━━ Data segment
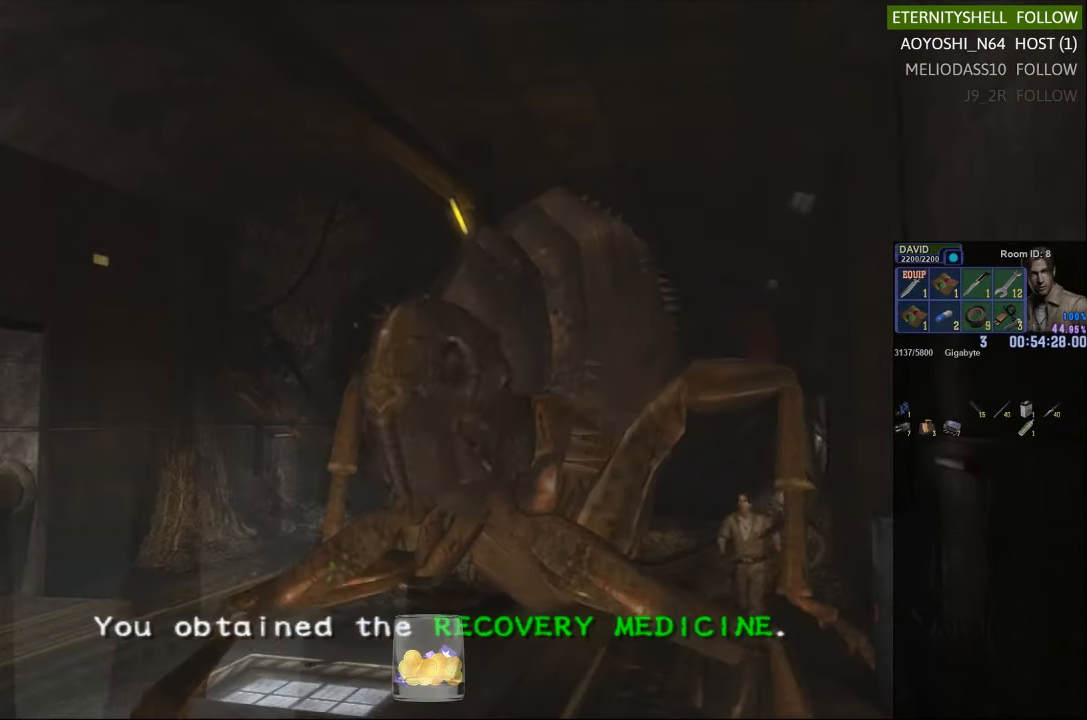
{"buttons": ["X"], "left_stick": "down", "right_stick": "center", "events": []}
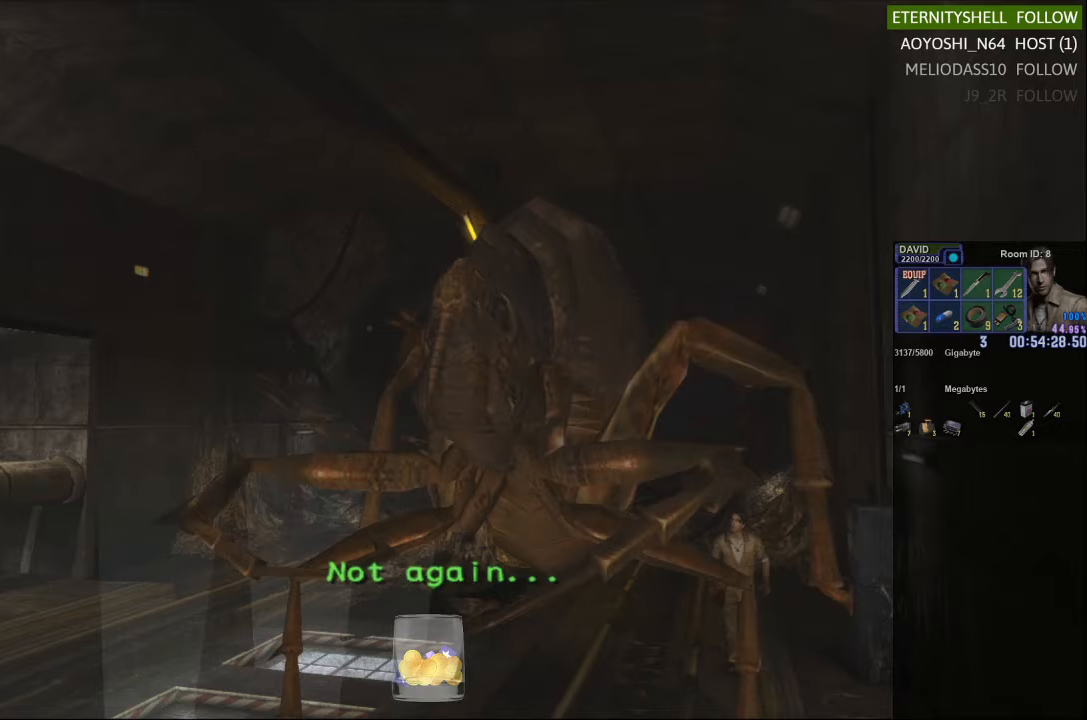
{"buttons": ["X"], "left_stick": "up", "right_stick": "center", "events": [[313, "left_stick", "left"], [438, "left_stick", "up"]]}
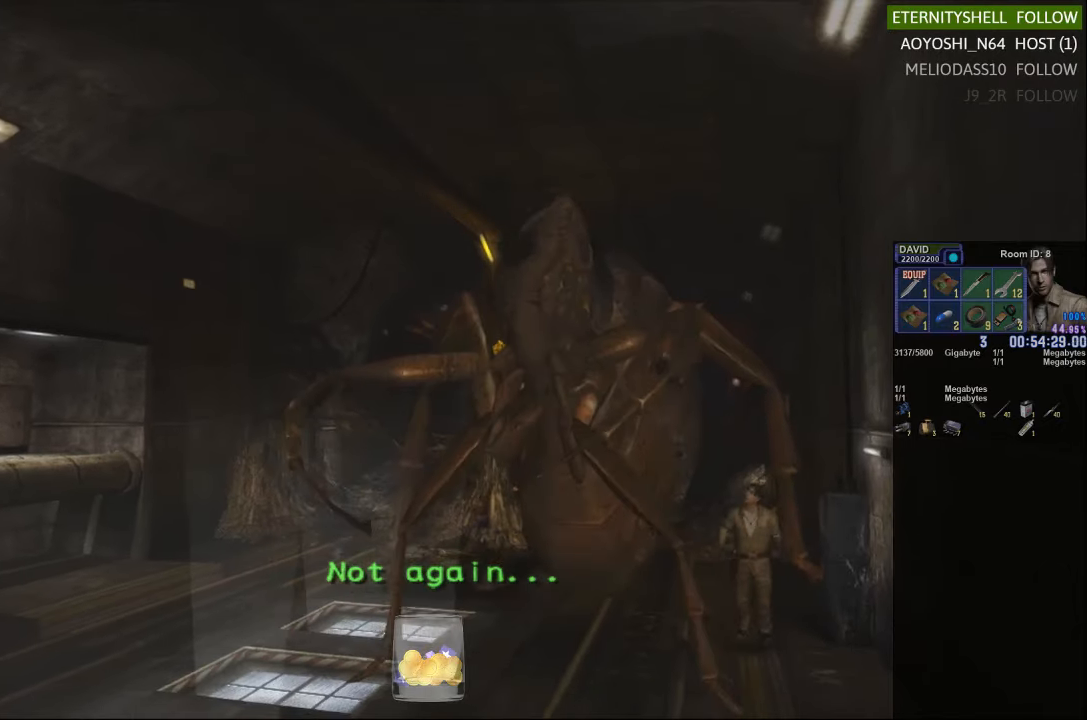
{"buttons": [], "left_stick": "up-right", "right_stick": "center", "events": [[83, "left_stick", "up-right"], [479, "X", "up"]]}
━━━━
• Exercise requirements:
Working from the lines above, reproduce the material exactly and exclude its pictures.

• Answer to the exercise:
{"buttons": ["X"], "left_stick": "down", "right_stick": "center", "events": []}
{"buttons": ["X"], "left_stick": "up", "right_stick": "center", "events": [[313, "left_stick", "left"], [438, "left_stick", "up"]]}
{"buttons": [], "left_stick": "up-right", "right_stick": "center", "events": [[83, "left_stick", "up-right"], [479, "X", "up"]]}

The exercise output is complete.